Issa is probably my favorite of the four great haiku masters. I love the endearing humanity in his poems and seeing traces of his personality shining through. How could I not appreciate a poet whose pen name translates as “cup of tea,” or, “a single bubble in steeping tea”?
Recently, I was happy to stumble upon some of his “soup” haiku (many about pufferfish soup). While I’ll pass on pufferfish every time, I can certainly get behind this poem:
thin mist — night after night vegetable soup
Don’t you think Issa wrote it with me in mind, knowing its irresistible aroma would awaken my senses 213 years later? 🙂
Because May is the fifth month, today I’m serving up five of Issa’s “blue” haiku, paired with Japanese woodblock prints. Enjoy these lovely one-breath poems (all translated from the Japanese by David G. Lanoue). I hope their beauty will add a little joy, light, and the sweet fragrance of revelation to your day.
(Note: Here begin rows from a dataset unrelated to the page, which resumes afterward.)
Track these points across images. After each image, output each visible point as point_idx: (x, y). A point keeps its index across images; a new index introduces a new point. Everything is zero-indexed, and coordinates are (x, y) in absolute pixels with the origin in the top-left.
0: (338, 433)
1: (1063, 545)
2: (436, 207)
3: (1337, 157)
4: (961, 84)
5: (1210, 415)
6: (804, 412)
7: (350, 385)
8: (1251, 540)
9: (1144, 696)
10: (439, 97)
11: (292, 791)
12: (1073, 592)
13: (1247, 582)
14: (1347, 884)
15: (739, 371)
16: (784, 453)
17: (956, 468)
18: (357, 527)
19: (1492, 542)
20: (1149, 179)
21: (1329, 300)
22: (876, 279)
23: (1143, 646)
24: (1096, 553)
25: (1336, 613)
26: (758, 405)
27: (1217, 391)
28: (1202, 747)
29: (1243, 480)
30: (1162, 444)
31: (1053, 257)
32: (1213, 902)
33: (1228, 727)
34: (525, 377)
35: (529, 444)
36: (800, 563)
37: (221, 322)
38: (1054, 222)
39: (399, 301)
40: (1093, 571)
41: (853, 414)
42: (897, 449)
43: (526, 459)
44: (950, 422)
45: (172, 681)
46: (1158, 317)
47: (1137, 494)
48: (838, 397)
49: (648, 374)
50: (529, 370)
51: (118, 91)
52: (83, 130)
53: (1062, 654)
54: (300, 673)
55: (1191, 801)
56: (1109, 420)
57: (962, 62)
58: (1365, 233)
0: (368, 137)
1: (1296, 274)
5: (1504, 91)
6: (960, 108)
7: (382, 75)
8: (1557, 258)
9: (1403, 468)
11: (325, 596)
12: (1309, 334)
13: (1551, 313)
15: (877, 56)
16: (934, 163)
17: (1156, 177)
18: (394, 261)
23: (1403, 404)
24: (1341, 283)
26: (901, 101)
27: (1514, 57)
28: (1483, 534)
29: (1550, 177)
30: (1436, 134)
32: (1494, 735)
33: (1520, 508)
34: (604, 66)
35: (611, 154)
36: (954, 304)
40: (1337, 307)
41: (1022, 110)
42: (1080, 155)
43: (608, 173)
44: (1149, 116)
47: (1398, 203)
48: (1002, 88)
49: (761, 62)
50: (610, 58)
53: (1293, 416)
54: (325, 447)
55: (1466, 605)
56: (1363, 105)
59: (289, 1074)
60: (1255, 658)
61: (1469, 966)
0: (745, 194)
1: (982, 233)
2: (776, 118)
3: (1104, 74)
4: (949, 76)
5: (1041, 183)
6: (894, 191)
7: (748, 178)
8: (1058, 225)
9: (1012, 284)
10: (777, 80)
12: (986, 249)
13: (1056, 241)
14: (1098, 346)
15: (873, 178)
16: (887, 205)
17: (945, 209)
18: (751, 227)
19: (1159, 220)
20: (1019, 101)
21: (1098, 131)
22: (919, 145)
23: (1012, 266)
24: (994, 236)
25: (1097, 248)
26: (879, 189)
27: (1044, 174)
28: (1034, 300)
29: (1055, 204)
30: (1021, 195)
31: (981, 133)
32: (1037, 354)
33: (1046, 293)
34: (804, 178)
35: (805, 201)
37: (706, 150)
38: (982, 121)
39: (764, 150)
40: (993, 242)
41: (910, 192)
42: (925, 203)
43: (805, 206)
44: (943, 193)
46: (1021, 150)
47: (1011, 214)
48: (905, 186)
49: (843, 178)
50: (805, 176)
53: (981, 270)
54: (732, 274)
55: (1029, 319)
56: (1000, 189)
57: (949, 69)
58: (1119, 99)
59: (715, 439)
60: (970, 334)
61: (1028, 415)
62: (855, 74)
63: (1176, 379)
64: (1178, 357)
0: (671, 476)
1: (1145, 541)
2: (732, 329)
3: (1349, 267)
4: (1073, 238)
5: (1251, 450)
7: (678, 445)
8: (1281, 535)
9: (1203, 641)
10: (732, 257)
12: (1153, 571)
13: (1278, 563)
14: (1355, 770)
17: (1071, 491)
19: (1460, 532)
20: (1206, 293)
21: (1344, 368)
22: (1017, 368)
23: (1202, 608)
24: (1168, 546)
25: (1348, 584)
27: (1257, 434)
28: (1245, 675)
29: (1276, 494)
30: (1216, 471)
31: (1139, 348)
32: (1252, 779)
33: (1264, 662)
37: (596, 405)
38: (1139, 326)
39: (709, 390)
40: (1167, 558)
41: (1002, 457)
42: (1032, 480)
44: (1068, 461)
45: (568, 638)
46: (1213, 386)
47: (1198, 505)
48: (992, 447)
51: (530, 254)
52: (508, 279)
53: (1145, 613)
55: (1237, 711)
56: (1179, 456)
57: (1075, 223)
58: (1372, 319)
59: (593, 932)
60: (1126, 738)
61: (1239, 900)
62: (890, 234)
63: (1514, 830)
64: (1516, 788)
Please help yourself to a nice warm cup of Genmaicha (green tea with brown rice) and a piece of chi chi dango mochi. I remember many a time when my mother made a pot of Genmaicha after a good meal — a soothing way to cleanse the palate and set the stage for some lively ‘talk story.’
A couple of weeks ago, I searched Lee and Low’s website for books I hadn’t yet read and found the perfect picture book to share for Asian-Pacific American Heritage Month. Cool Melons — Turn to Frogs!: The Life and Poems of Issa by Matthew Gollub and Kazuko G. Stone was first published in 1998, so many of you are probably already familiar with it. How did I miss it? I’m so glad I finally read it, as now it’s one of my favorite haiku picture books ever.
I love how every aspect of this book embodies the essence of haiku — its complex simplicity, beauty, elegance, and ability to open the eyes, refresh the mind, and inspire contemplation.